(GIVEN TEXT Opens)

Incidentally: in principle this is where I believe Ralphael ended up.
Good riders are much better at judging conditions, so if they aim for 50% they would typically end up at 50% +-5% for 99 corners out of a 100 and on the 100th one at 50% + 10%: still OK.
The problem of course is on the 1,000th corner when the good rider is aiming at riding at 90% and has that rare 15% miss in judgement and ends up at 105%!
This in principle is where I believe Michael ended up.
So my belief is that we should start out at the 50% target and expect the +-30% variance and strive to get to the +-5% variability. That way, whatever our target of “riding at x%” is, we will be that much safer. Of course: learning to judge what an appropriate target % (be it 20% or 80%) should be under what circumstances is also a critical part of learning.
Hidden message: we all make mistakes!!!! Experience and competence only reduces the frequency and size of the mistakes and equips us better to deal with the mistakes when we make them.
As an (tongue in cheek-ish!) aside about our learning processes:
We start off not even knowing what we do not know: this is unconscious incompetence. At this stage we pretty much do not realise how badly we ride and how big of a danger to ourselves we are.

(GIVEN TEXT Closes)

* EXERCISE
Answer from the text on riding and judging corners:
(a) When good riders aim for 50%, where do they typically end up for 99 corners out of 100?
(b) On the 1,000th corner, what percentage is the good rider aiming at, and where does that rider end up?
(c) What name does the text give to the stage of not even knowing what we do not know?
None of the items is needed for this work.

(DATA LISTING Opens)

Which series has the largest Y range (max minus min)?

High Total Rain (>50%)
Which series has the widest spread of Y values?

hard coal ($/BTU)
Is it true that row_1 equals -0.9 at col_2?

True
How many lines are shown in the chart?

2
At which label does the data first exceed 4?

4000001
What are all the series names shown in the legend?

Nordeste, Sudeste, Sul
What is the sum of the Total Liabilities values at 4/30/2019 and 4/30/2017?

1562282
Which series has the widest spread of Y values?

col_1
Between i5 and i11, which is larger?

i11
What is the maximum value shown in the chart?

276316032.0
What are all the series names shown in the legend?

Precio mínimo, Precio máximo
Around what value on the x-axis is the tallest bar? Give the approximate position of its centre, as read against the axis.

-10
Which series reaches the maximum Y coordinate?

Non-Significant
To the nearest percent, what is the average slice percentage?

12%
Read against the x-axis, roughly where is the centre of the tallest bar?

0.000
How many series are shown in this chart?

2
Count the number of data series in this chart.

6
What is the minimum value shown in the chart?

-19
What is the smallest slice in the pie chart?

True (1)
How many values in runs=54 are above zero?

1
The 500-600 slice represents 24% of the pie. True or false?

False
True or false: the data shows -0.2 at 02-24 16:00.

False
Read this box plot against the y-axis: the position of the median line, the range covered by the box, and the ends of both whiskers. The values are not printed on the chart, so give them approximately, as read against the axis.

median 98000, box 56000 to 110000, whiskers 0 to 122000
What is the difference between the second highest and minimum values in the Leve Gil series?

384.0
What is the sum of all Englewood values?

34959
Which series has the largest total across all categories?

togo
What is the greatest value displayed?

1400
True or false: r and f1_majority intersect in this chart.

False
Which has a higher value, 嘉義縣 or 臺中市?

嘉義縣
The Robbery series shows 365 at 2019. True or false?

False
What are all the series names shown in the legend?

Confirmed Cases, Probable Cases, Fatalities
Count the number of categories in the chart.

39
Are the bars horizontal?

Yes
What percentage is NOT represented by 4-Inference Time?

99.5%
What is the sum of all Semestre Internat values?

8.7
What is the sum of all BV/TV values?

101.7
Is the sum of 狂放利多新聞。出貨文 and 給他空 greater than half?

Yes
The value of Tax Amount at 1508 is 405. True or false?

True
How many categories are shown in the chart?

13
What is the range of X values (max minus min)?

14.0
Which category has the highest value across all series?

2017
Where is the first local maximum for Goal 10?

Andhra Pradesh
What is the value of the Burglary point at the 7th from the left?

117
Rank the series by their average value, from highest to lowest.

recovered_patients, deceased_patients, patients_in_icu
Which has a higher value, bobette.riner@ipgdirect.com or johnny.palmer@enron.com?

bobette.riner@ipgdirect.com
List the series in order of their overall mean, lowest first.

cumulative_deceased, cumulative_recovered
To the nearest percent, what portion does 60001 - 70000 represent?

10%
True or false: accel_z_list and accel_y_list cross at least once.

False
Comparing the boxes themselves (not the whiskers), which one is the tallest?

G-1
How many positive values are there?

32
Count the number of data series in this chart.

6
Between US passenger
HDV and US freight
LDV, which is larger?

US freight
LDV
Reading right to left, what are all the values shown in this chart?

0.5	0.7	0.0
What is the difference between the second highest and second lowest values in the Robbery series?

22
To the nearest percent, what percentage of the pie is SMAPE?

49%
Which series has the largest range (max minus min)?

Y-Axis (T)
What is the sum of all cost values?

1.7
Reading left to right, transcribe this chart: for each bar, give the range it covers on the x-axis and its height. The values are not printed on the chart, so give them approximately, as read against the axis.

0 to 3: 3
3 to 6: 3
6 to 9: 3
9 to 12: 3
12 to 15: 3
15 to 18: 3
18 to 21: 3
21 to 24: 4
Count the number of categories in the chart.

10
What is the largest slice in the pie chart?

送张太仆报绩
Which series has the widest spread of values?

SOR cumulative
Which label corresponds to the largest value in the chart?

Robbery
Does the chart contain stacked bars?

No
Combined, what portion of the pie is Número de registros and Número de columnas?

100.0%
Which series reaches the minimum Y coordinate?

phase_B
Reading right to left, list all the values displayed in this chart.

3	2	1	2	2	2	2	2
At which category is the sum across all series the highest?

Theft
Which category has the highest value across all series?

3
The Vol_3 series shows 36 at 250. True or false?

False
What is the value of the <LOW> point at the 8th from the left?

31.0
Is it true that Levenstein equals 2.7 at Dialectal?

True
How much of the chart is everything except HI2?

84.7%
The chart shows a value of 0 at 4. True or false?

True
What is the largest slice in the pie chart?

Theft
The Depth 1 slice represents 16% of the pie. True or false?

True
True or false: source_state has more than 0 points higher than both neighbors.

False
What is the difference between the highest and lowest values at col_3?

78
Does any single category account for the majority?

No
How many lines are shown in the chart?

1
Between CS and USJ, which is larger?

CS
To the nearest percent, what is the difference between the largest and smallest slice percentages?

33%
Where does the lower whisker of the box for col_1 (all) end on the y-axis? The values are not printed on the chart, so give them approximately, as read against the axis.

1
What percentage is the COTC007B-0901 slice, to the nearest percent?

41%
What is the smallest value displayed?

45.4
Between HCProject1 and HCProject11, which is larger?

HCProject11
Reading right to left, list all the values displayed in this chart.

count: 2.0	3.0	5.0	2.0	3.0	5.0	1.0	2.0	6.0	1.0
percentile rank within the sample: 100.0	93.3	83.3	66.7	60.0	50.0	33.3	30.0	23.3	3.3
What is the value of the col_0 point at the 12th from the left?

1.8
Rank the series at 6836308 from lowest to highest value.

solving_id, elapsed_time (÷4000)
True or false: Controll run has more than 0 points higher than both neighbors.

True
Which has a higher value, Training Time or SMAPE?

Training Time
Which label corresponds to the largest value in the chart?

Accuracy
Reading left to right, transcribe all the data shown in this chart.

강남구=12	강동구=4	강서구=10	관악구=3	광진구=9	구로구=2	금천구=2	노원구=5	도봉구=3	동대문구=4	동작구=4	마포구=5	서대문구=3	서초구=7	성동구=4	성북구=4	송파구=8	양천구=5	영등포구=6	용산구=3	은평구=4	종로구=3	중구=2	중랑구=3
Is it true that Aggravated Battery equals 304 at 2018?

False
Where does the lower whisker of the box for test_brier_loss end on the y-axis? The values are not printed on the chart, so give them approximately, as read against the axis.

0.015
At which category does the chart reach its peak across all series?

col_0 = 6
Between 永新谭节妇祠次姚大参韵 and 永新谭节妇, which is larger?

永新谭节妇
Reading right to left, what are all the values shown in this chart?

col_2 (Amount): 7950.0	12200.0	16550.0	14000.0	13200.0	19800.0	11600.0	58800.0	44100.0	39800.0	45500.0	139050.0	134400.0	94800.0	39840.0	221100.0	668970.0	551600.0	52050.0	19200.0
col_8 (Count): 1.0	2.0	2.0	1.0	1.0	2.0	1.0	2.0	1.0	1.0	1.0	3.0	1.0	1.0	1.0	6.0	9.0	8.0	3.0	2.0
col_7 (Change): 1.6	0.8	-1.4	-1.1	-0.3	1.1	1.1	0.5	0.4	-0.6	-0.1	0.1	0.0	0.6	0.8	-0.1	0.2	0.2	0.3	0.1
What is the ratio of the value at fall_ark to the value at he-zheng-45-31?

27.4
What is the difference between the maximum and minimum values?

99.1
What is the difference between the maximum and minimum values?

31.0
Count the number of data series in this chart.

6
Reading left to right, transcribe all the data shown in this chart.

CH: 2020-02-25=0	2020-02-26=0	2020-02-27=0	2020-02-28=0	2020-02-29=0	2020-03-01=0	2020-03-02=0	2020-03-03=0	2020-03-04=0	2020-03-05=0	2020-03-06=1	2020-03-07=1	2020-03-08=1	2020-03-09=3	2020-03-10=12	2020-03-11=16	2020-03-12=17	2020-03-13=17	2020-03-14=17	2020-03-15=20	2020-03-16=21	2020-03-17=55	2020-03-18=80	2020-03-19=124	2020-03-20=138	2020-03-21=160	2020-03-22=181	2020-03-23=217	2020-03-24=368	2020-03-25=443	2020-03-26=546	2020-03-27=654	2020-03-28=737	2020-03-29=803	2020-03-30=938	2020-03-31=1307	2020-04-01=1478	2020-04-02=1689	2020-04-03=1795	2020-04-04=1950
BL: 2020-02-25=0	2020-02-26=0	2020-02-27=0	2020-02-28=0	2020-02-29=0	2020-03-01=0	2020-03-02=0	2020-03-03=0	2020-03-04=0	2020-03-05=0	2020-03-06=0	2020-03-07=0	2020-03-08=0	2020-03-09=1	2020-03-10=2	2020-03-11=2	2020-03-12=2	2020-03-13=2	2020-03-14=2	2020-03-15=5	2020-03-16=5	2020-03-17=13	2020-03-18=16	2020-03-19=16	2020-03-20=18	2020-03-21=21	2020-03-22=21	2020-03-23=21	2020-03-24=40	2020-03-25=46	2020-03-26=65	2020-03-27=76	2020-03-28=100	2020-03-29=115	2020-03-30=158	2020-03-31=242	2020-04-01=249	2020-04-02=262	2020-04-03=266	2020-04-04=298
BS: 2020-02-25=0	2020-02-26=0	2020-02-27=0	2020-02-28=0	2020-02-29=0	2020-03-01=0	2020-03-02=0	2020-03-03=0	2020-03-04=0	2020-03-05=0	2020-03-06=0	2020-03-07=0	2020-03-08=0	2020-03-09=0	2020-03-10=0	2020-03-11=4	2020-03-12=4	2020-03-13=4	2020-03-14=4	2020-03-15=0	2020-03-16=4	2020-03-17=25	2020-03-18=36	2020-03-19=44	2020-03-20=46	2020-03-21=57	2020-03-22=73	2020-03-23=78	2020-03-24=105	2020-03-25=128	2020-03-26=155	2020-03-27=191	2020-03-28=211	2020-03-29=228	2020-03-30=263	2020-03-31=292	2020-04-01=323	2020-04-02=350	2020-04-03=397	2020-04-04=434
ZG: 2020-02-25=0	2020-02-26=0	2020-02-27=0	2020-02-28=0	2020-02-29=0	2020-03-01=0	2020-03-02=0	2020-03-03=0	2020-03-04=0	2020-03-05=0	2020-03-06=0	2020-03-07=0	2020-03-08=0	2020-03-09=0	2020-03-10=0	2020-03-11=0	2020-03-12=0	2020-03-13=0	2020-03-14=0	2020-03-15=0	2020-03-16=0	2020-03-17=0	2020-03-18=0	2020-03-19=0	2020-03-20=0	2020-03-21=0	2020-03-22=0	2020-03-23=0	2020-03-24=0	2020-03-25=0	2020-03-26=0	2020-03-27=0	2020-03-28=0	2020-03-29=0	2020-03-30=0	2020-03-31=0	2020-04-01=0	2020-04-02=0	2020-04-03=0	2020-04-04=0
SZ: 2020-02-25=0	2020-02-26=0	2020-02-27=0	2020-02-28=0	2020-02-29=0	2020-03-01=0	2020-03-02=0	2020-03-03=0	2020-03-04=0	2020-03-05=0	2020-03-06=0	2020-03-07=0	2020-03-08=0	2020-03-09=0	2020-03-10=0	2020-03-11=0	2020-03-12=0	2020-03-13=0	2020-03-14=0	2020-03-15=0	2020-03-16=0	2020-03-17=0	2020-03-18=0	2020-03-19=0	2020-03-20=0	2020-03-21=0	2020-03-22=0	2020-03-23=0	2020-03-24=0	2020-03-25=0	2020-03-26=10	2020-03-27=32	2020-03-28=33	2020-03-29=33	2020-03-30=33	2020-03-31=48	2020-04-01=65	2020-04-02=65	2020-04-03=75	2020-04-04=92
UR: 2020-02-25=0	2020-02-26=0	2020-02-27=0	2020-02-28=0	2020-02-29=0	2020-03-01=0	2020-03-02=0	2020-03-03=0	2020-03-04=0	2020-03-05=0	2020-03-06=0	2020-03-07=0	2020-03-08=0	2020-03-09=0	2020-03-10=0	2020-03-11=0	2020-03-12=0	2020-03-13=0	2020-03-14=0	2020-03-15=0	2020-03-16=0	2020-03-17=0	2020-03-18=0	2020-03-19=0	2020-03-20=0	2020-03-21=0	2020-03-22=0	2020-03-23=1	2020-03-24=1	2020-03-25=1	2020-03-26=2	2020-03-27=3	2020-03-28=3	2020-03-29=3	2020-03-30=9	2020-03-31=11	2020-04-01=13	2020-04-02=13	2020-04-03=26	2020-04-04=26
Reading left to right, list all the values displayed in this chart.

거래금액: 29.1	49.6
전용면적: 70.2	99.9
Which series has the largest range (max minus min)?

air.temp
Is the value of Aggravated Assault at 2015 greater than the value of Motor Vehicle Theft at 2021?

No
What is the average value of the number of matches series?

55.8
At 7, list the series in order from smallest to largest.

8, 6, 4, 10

(DATA LISTING Closes)

* YOUR RESPONSE
(a) At 50% +-5%.
(b) Aiming at 90%, ending up at 105%.
(c) Unconscious incompetence.